The first and most easily dismissed assumption is that voter fraud is rampant in the United States, requiring stricter regulations on new voter registration, voter ID requirements, and limits on voting hours. This notion is so obviously false that it has been debunked numerous times by independent watchdog organizations and in the mainstream media. Latest figures show that about one in 16,000 registered voters might have a problem, though some issues are neither intentional nor malicious but rather the result of people moving, changing their signature, or misspelling the name of the city in which they live.

Unfortunately, widespread voter fraud is a notion that has traction with those who already believe the United States consists of the deserving and the undeserving. In this way, some commentators conflate welfare recipients, urban residents, and individuals likely to engage in voter fraud. More damningly, non-governmental groups ostensibly working to verify voter registers across the country have seemingly been targeting counties with predominantly minority populations, or low-income communities, using methods that have been discredited by government agencies, such as the Wisconsin Government Accountability Board.  Just this weekend, the New York Times reported that some are so focused on proving fraud that they fabricate the proof. As a result, hundreds of legitimate voters have been purged from registers.

These efforts are usually partisan. The ongoing case in Ohio, in which the state government is seeking to strike down early voting in selected districts and for selected populations, has the possibility of preventing more registered Democrats than Republicans from accessing polls on non-work days.

The second assumption behind the exclusion of voters in the United States is that voting is a privilege and not a human right. International human rights treaties define the equal right and opportunity to vote and to be elected in genuine periodic elections as key to democracy, peace, and human dignity. And while the United States is historically reluctant to sign on to international human rights obligations, the U.S. Senate accepted the ongoing obligation to implement the right to vote as defined in international law in 1992.

To be sure, some will say that the millions of convicted felons who are excluded from voting for life have brought it upon themselves and do not deserve to participate in democracy. No amount of data showing the disproportionate (and perhaps intentional) impact of this policy on communities of color will convince this group that those convicted of crimes should not be excluded from voting. The notion that voting as a human right means there can be no distinction between the deserving and the undeserving will also not have any impact: people who believe that those convicted of felonies should lose all rights for life do not believe in human rights at all.
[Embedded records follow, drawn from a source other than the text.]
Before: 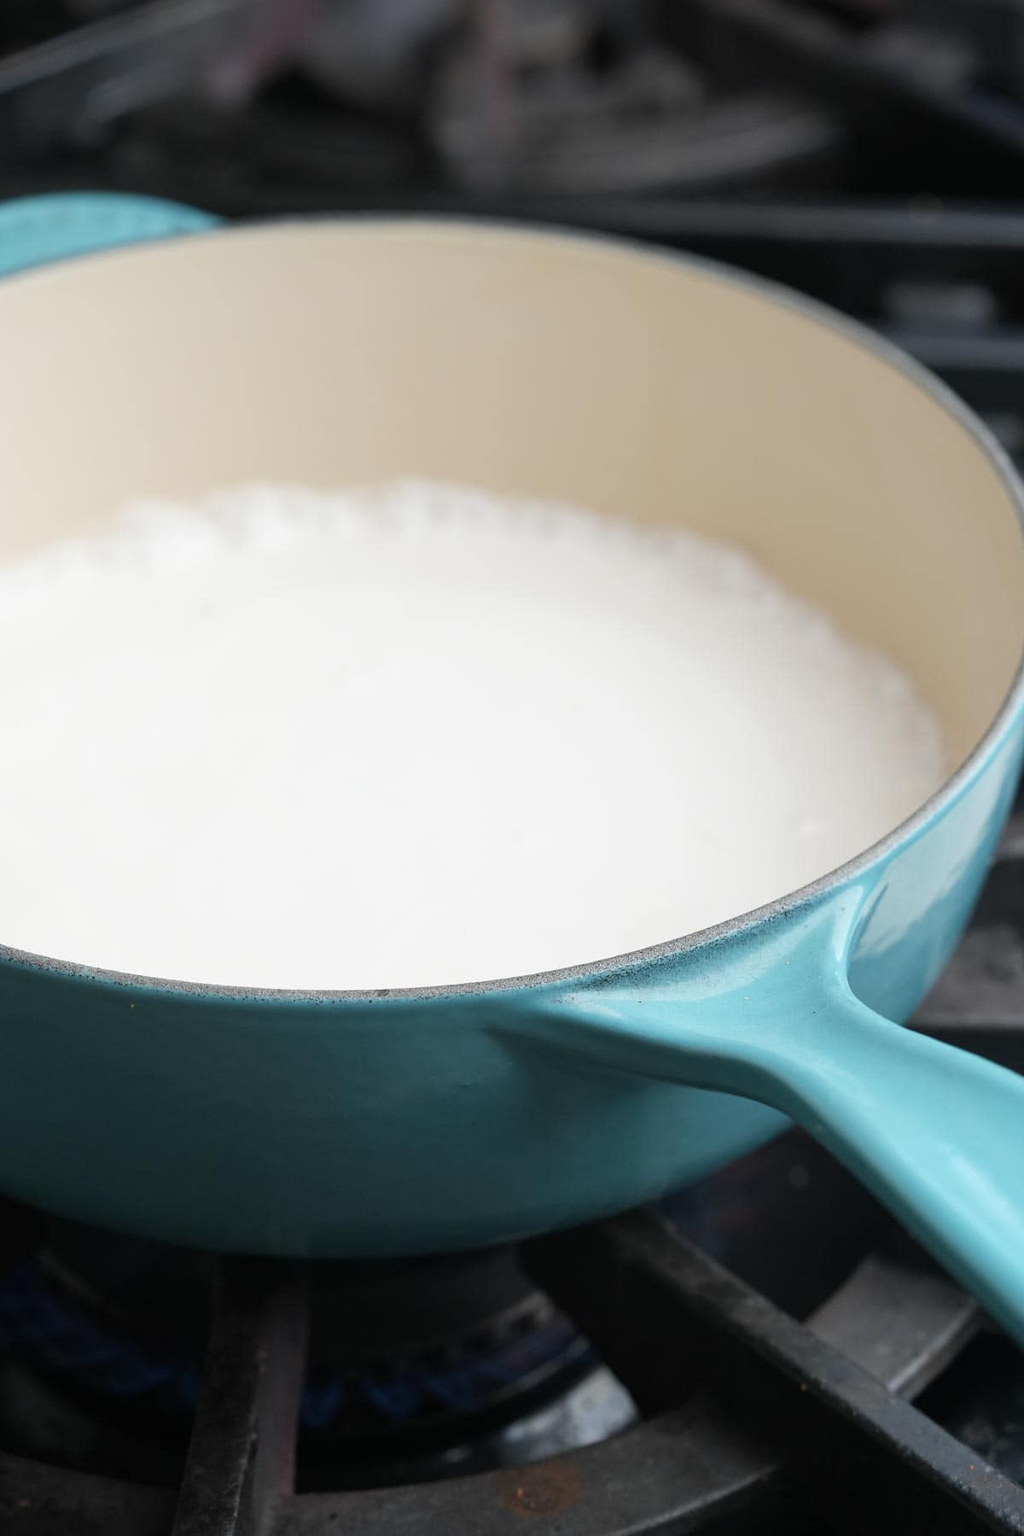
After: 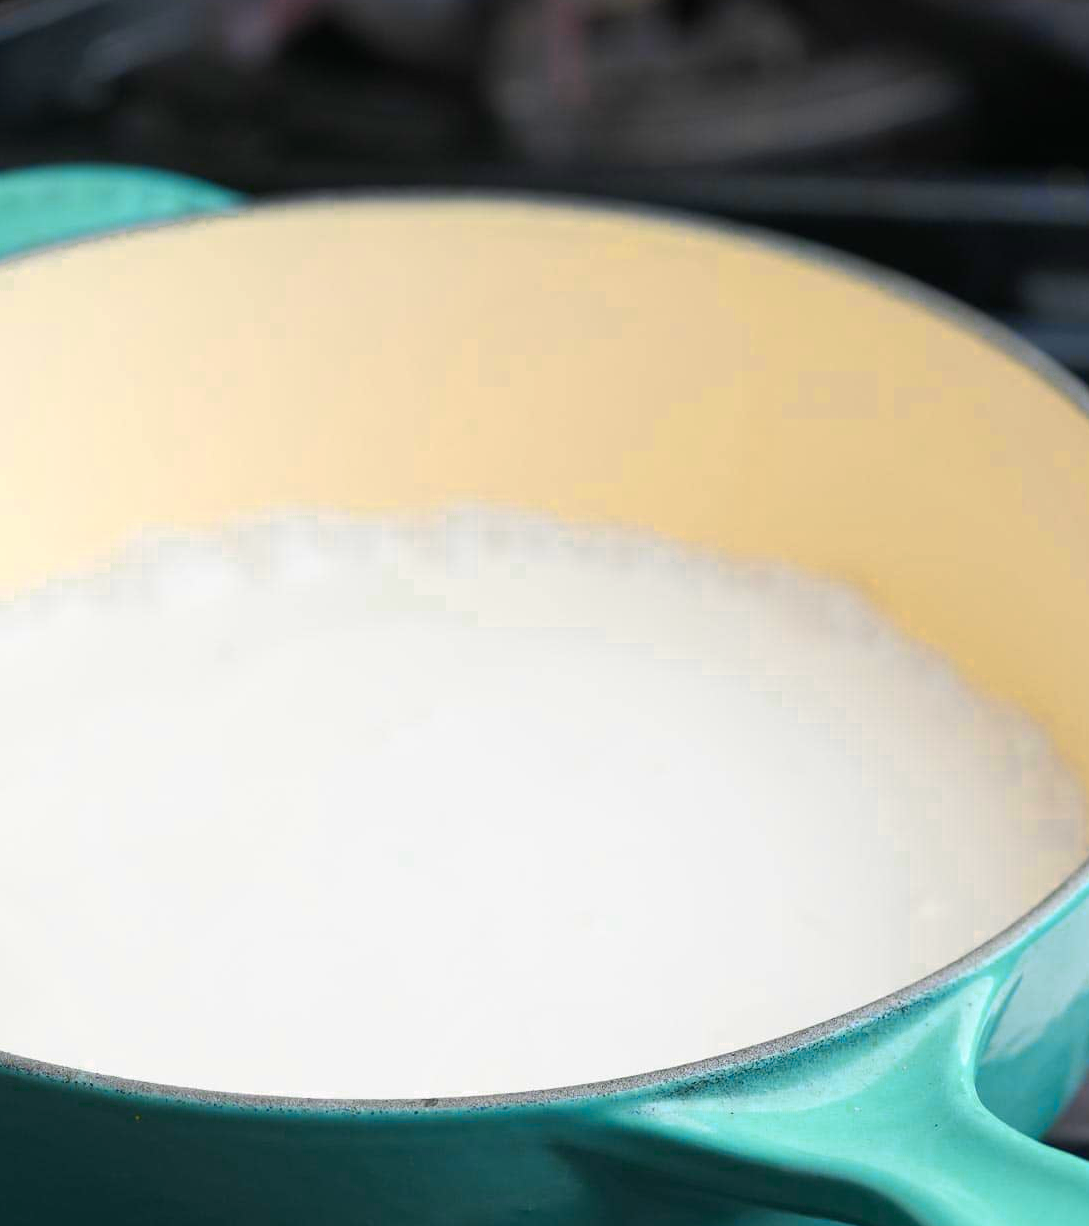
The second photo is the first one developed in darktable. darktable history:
color balance rgb: shadows lift › luminance -19.914%, linear chroma grading › global chroma 14.758%, perceptual saturation grading › global saturation 29.953%, global vibrance 20%
color zones: curves: ch0 [(0.099, 0.624) (0.257, 0.596) (0.384, 0.376) (0.529, 0.492) (0.697, 0.564) (0.768, 0.532) (0.908, 0.644)]; ch1 [(0.112, 0.564) (0.254, 0.612) (0.432, 0.676) (0.592, 0.456) (0.743, 0.684) (0.888, 0.536)]; ch2 [(0.25, 0.5) (0.469, 0.36) (0.75, 0.5)], mix 38.77%
crop: left 1.541%, top 3.431%, right 7.654%, bottom 28.444%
So far, politicians have assumed they have support for voter ID laws because some three-quarters of the U.S. population poll in favor of these laws. However, the same polls show an almost equal concern among the population that legitimate voters will be excluded from the polls in November. The difference between these two concerns is that the latter is real and the former is largely fabricated, as is the worry that those convicted of felonies are undeserving of the right to vote.

More to the point, ensuring the right to vote should not be based on polling data. The U.S. government—including both the executive and the legislative branches—has the obligation to ensure that the right to vote is more than an illusion for all U.S. citizens, regardless of their ethnicity, home, or history of conflict with the law.